→ **Records**:
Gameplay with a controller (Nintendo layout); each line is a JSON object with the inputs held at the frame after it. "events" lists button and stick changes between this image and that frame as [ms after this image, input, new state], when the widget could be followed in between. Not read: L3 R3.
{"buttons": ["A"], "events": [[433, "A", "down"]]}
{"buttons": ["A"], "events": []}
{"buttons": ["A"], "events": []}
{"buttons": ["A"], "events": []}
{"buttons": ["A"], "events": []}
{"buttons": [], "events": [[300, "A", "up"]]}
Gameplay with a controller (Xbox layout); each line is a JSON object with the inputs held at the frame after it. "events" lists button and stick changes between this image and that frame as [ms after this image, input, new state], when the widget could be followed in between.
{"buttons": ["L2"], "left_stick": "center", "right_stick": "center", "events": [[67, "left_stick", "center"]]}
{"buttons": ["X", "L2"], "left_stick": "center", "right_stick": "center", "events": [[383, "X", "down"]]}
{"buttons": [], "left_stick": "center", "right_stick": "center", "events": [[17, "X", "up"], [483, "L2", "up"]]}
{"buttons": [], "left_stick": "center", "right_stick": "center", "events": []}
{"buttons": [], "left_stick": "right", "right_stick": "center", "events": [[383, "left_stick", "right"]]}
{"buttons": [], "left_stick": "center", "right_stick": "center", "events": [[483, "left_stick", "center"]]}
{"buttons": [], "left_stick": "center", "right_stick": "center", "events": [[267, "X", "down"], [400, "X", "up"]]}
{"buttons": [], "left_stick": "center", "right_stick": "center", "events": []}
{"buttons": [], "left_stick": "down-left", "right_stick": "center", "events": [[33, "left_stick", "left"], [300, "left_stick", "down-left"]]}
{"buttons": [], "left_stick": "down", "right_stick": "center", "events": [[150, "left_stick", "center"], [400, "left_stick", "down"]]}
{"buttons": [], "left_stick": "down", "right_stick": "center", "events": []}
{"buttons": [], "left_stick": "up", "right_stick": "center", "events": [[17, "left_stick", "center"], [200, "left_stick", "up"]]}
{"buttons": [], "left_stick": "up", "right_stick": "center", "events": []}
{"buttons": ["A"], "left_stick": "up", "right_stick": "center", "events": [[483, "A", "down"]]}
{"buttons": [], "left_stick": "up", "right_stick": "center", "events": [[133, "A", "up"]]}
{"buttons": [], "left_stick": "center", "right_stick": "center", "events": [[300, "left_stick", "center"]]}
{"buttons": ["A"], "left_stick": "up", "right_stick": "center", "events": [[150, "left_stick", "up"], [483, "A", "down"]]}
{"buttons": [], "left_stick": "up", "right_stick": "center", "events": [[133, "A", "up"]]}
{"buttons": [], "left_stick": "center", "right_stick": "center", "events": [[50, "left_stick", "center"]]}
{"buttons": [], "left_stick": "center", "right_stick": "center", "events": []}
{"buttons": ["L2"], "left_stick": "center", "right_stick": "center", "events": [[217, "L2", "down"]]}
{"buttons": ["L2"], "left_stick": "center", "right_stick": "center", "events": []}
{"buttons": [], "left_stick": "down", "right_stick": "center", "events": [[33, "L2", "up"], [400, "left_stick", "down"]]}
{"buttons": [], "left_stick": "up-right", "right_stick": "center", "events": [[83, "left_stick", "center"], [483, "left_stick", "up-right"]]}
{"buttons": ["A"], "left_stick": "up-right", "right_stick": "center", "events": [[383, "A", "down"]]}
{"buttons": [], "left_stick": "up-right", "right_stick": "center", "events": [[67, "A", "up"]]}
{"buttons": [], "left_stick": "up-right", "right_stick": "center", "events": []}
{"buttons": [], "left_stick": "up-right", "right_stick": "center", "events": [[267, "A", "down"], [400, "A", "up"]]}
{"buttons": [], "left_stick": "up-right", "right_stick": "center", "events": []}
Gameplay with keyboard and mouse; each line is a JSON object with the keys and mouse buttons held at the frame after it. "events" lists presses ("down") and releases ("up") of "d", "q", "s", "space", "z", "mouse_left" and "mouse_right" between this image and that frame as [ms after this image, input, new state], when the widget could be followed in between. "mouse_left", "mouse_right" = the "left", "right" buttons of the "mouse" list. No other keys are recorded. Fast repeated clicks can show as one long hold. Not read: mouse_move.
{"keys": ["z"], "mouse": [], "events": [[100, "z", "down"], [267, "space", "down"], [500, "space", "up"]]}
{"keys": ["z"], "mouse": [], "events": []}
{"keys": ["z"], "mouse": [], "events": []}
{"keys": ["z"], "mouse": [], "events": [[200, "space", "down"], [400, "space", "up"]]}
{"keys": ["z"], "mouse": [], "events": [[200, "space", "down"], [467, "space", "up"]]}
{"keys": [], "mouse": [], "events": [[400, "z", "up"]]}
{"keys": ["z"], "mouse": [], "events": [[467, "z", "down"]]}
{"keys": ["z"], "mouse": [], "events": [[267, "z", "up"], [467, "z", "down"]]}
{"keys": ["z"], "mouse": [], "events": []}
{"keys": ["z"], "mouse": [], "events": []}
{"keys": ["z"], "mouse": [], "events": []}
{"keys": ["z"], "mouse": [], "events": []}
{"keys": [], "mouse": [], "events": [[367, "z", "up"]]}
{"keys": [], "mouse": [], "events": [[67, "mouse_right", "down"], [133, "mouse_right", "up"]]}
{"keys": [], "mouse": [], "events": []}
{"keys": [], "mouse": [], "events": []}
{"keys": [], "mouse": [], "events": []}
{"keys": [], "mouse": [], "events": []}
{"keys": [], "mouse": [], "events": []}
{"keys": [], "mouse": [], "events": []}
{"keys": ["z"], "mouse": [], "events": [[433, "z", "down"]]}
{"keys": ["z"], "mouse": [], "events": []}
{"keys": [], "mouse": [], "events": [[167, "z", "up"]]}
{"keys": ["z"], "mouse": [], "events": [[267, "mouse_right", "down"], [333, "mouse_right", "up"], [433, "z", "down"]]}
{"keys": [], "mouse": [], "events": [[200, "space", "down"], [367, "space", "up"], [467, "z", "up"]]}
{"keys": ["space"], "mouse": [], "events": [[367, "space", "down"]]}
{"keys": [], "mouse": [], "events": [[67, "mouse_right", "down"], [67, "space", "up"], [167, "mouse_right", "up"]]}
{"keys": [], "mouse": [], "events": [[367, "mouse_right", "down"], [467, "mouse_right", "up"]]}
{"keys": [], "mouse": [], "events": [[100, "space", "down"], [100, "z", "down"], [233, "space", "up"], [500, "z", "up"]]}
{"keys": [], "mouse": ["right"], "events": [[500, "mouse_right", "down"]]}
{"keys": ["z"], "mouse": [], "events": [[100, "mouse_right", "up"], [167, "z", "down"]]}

→ **Exercise brief**:
Find every line above where the word "changes" occurs, and copy that line.

→ **Output of the task**:
Gameplay with a controller (Nintendo layout); each line is a JSON object with the inputs held at the frame after it. "events" lists button and stick changes between this image and that frame as [ms after this image, input, new state], when the widget could be followed in between. Not read: L3 R3.
Gameplay with a controller (Xbox layout); each line is a JSON object with the inputs held at the frame after it. "events" lists button and stick changes between this image and that frame as [ms after this image, input, new state], when the widget could be followed in between.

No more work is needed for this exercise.